→ Source excerpt
-- Start --

This was a section 29(1)(a) case which required only proof that the prescribed respondent, the appellant, was suspected of having engaged in one or more serious crime‑related activities which involved an offence stated in Schedule 2, Part 1 of the Act.  Your Honours will find reference to this being a section 29(1)(a) case in the appeal book at pages 2; 32, paragraph [19] of the reasons for judgment of the primary judge and at page 59 of the appeal book, paragraph [35] of the reasons of the Court of Appeal. 

Section 77 - the other provision which I have mistakenly described as section 71(1), if your Honours could correct the reference in paragraph 11(b) of my outline of propositions to make that 77(1) instead of 71(1) - section 77(1) is concerned with a different type of order that may be made under the Act, a proceeds assessment order, but again, your Honours will see from its terms it speaks of:

the proceeds derived from the person’s illegal activity that took place within 6 years before ‑ ‑ ‑

KIEFEL J:   I am sorry, I am a little confused, Mr Hinson.  Was it an application for a proceeds assessment order or a forfeiture order?

-- End --

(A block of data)
-- Start --

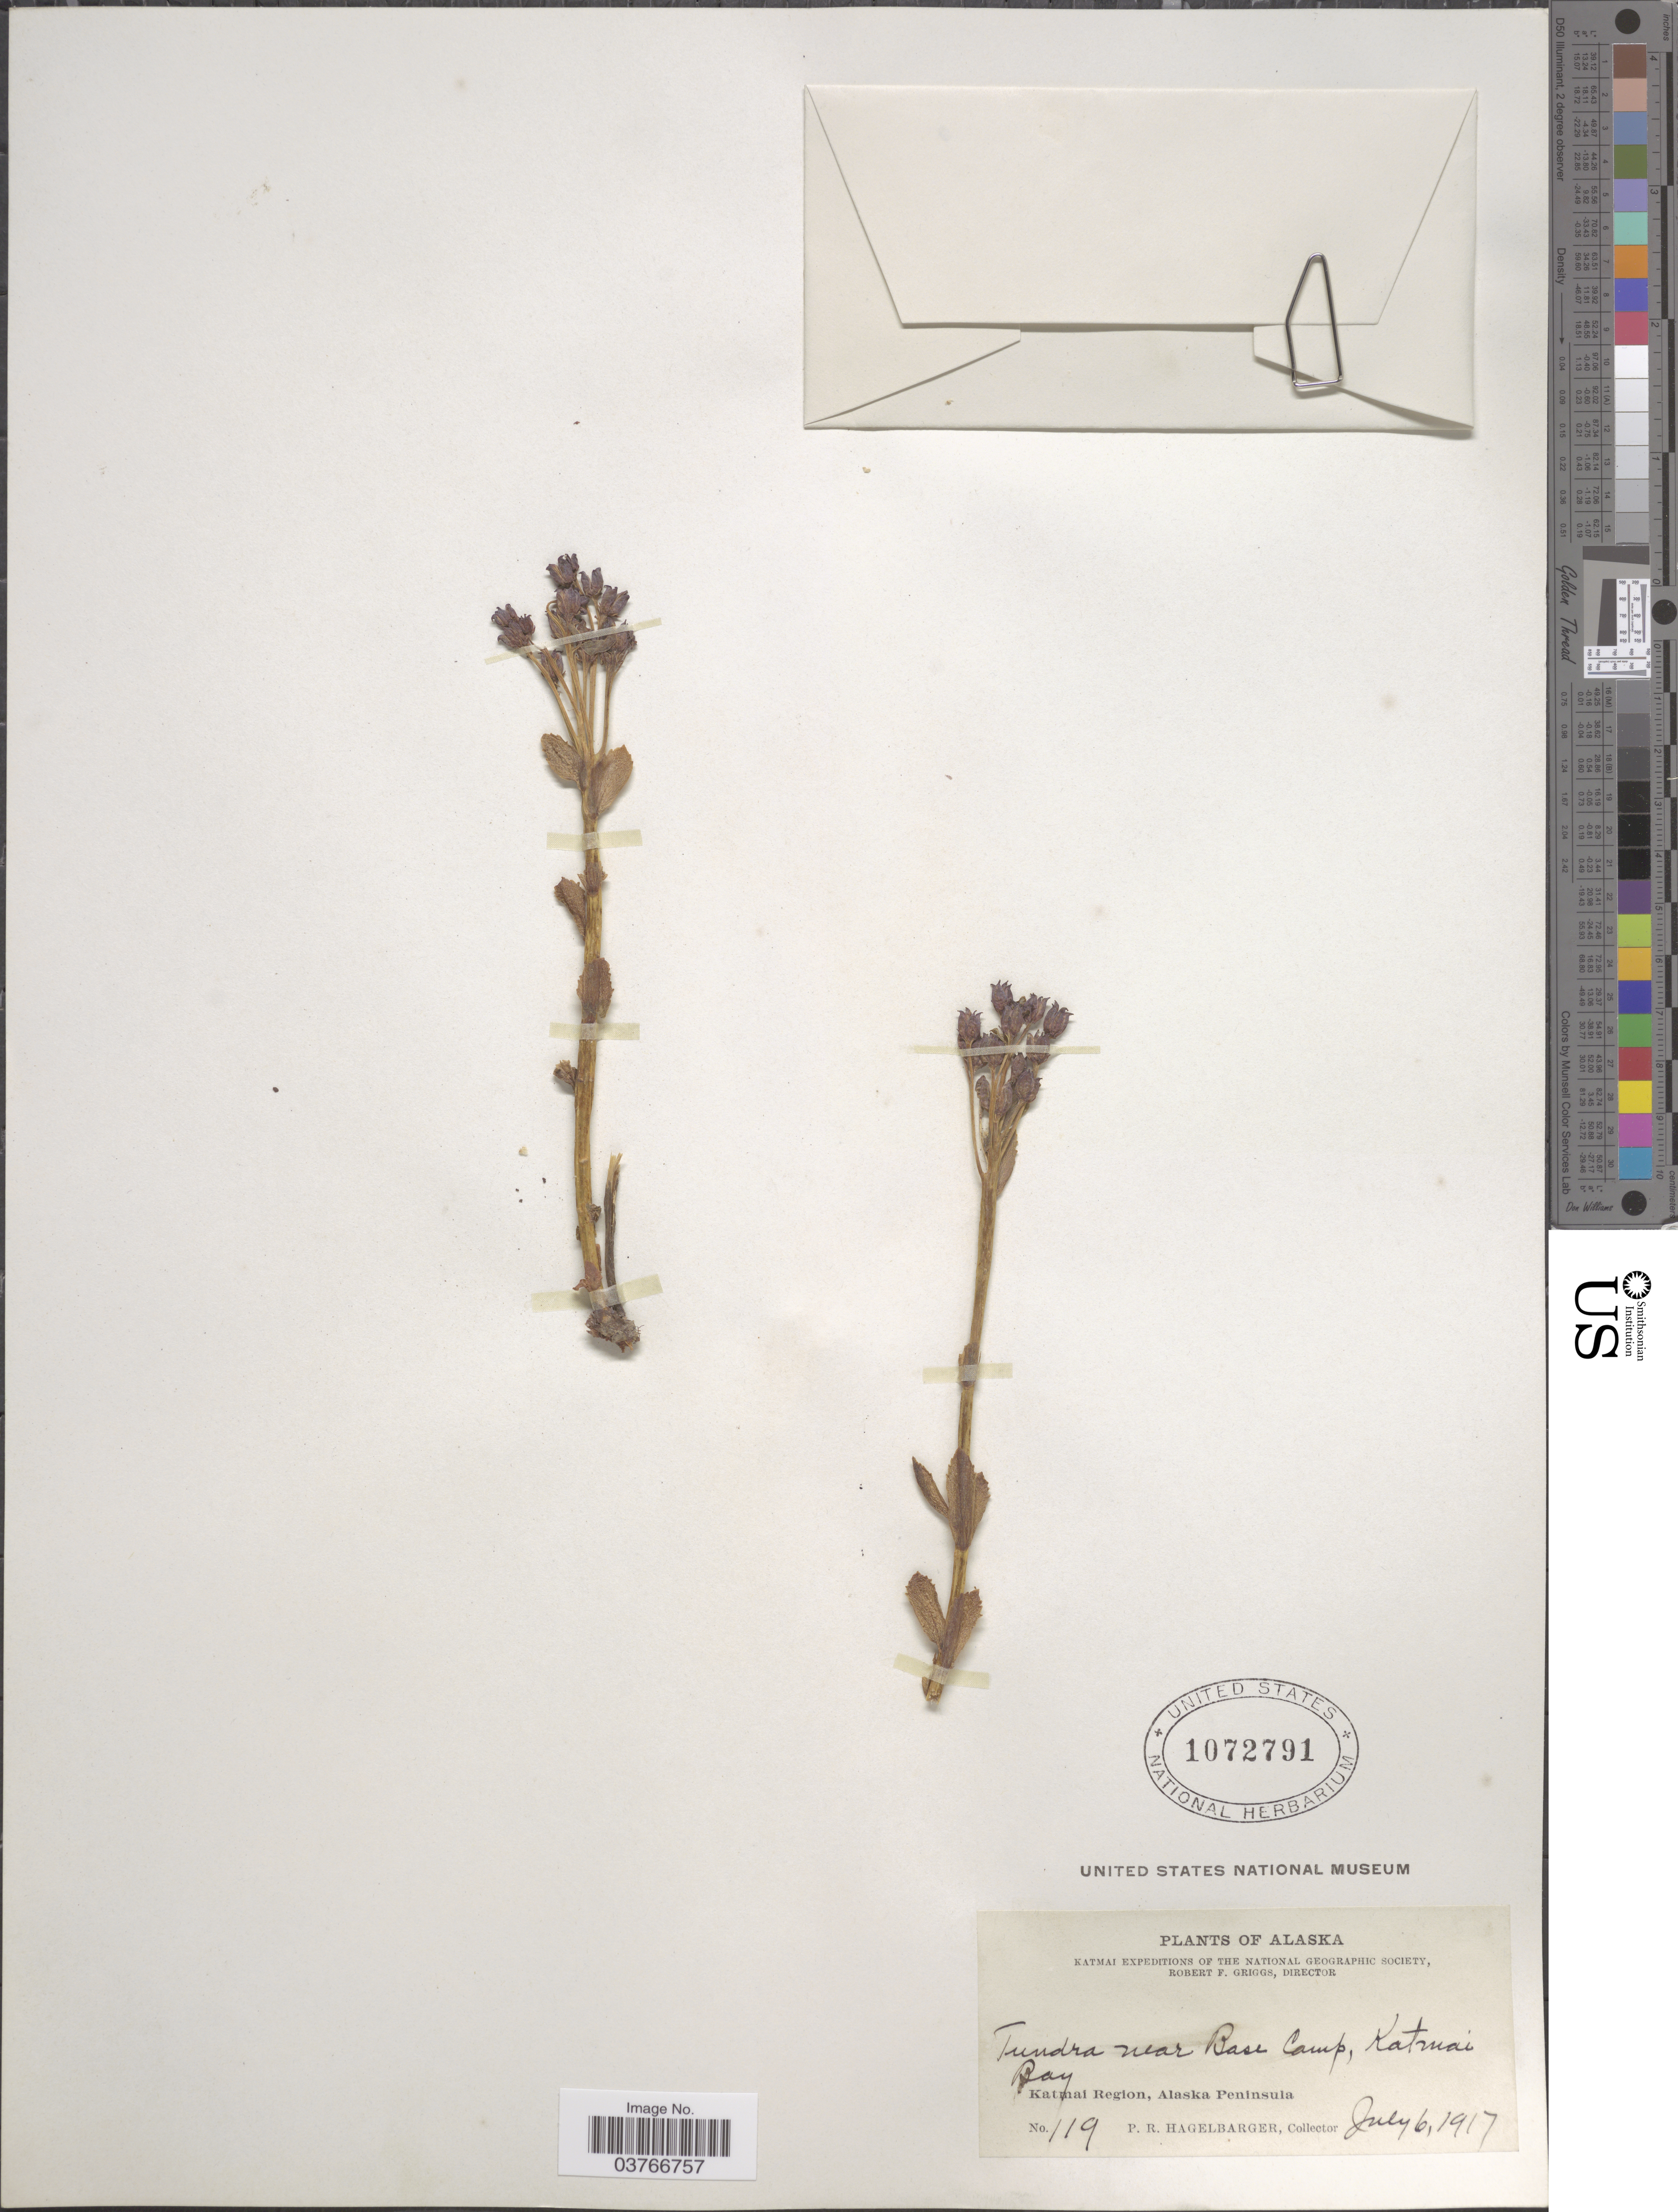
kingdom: Plantae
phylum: Tracheophyta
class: Magnoliopsida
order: Saxifragales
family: Crassulaceae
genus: Sedum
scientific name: Sedum sp.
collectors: P. Hagelbarger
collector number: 119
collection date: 1917-07-06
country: United States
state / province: Alaska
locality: Tundra near Base Camp, Katmai Bay. Katmai Region, Alaska Peninsula.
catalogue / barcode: US 1072791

-- End --

→ Written exercise
Copy the hearing transcript above from the words "Section 77 - the other" through the words "a forfeiture order?", changing "proceeds assessment order" to "confiscation order" wherever it occurs in that span.

→ Response below
Section 77 - the other provision which I have mistakenly described as section 71(1), if your Honours could correct the reference in paragraph 11(b) of my outline of propositions to make that 77(1) instead of 71(1) - section 77(1) is concerned with a different type of order that may be made under the Act, a confiscation order, but again, your Honours will see from its terms it speaks of:

the proceeds derived from the person’s illegal activity that took place within 6 years before ‑ ‑ ‑

KIEFEL J:   I am sorry, I am a little confused, Mr Hinson.  Was it an application for a confiscation order or a forfeiture order?